One day, a while ago, the sun was shining a bit too bright for my eyes, and for fear of not being able to see and to protect my face, I put sunglasses on. And well, you see, I am still wearing them.
I can't take them off because the shadow came up behind me and tied my hands together.I try to escape, but I am too weak.
And I hate wearing these sunglasses so much. I just wish I could be free. I am so sick of seeing you all in tinted view. Looking at you --and only seeing darkness.
The world is only so clear to me through these lenses. I can't really distinguish what is beside me, let alone in front. I walk slowly, moving one foot after another as if it is my first time doing this task. I tremble, for I am afraid to fall.

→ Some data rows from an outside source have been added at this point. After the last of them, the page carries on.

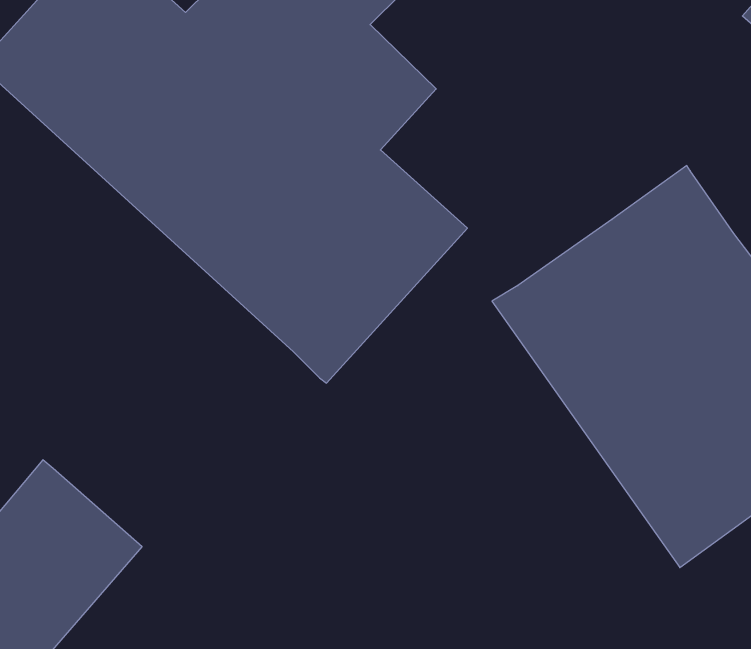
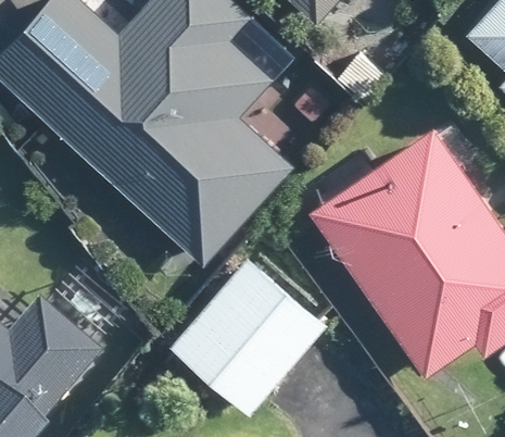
building: none -> [169,258,325,415]

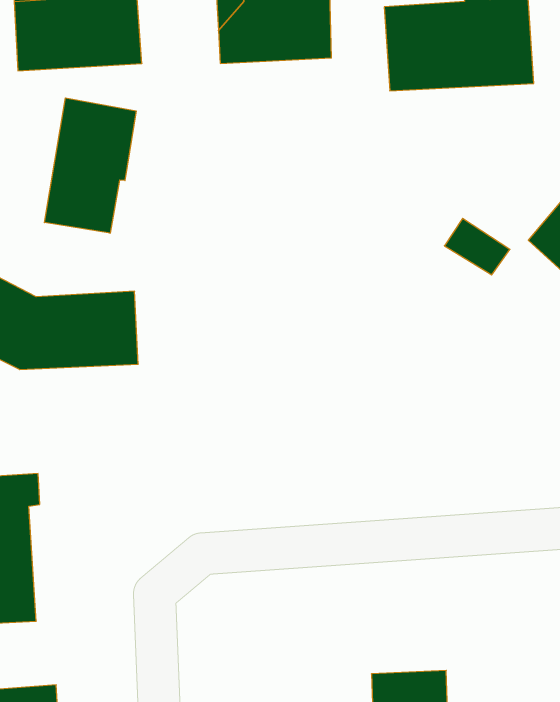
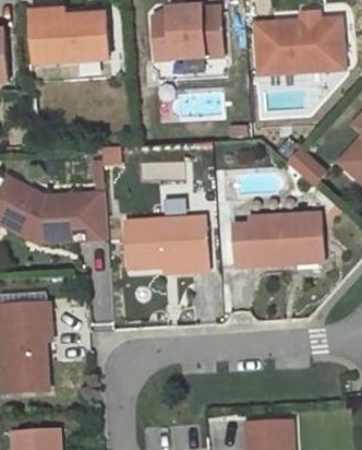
building: [44,98,136,233] -> none
building: none -> [233,213,323,265]
building: none -> [125,216,207,271]

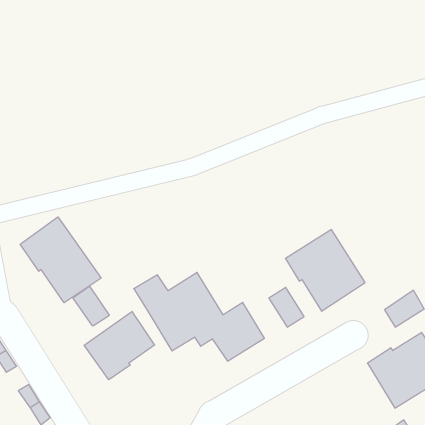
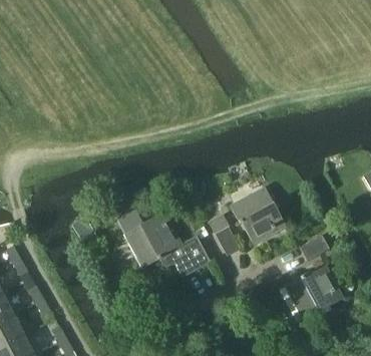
building: [20,217,101,303] -> none
building: [84,311,155,380] -> none

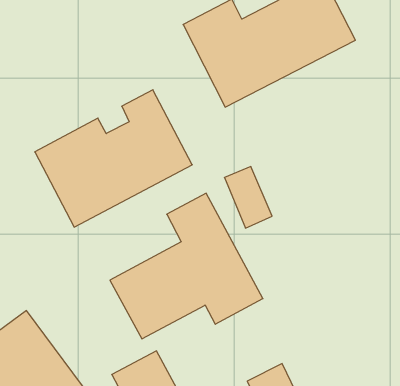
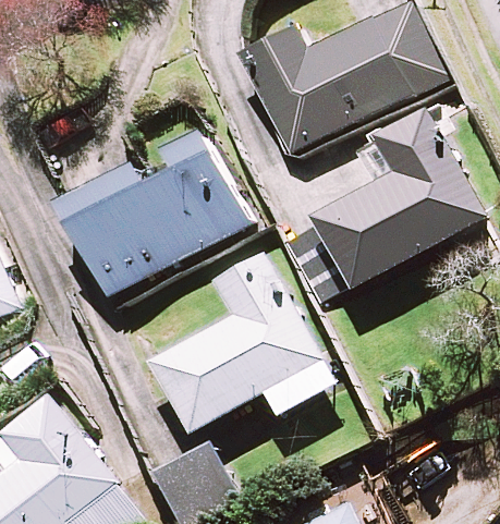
building: none -> [317,107,486,287]

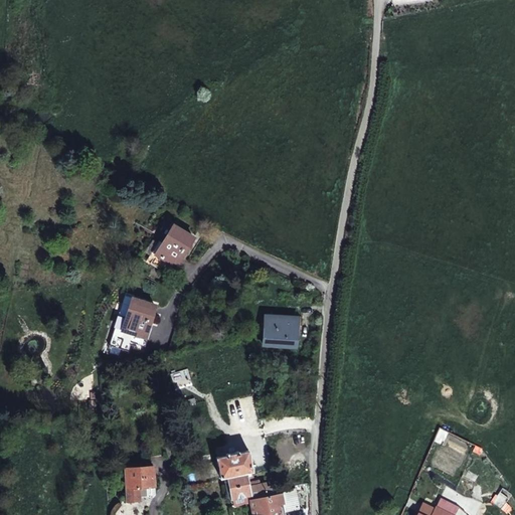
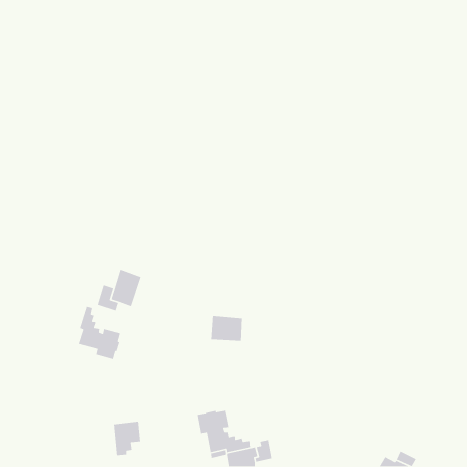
building: [155,224,194,267] -> none
building: [263,316,298,345] -> [210,315,242,342]
building: none -> [78,306,121,360]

Oh, how I wish I could see the light. I miss it. I somehow thought this safety in the shade would be good for me, but I was wrong. The sun gives me life, it guides me. Reflects the image of who we all really are and what is true and beautiful. The sun gives hope to the grass and trees. It makes the birds chirp in excitement and awakens the waters. Without the sun, I am frozen in time, not living, and there's no way to escape.
I cry underneath my sunglasses. And at least that's one good thing about them-- nobody sees my tears. I'm at the point where it's really hard to continue on, when every direction I look is darkened.
I do wish sometimes that some rays of sunlight will come down and surprise me one day and untie me from this torture. And I can take off the shades of false protection, and run free towards the light. Never looking back, even when the sun is so bright I can't see what's in front of me.
I will never stop chasing after it. Even when I see those cool, shady spots on the side of the path along the way. They will never tempt me. The sun will give me strength. It will pull me in, it will never abandon me. It will call my name, even in the darkest part of the night. And it will tell me what I am called to do-- I am meant to find it, touch it, and keep it forever.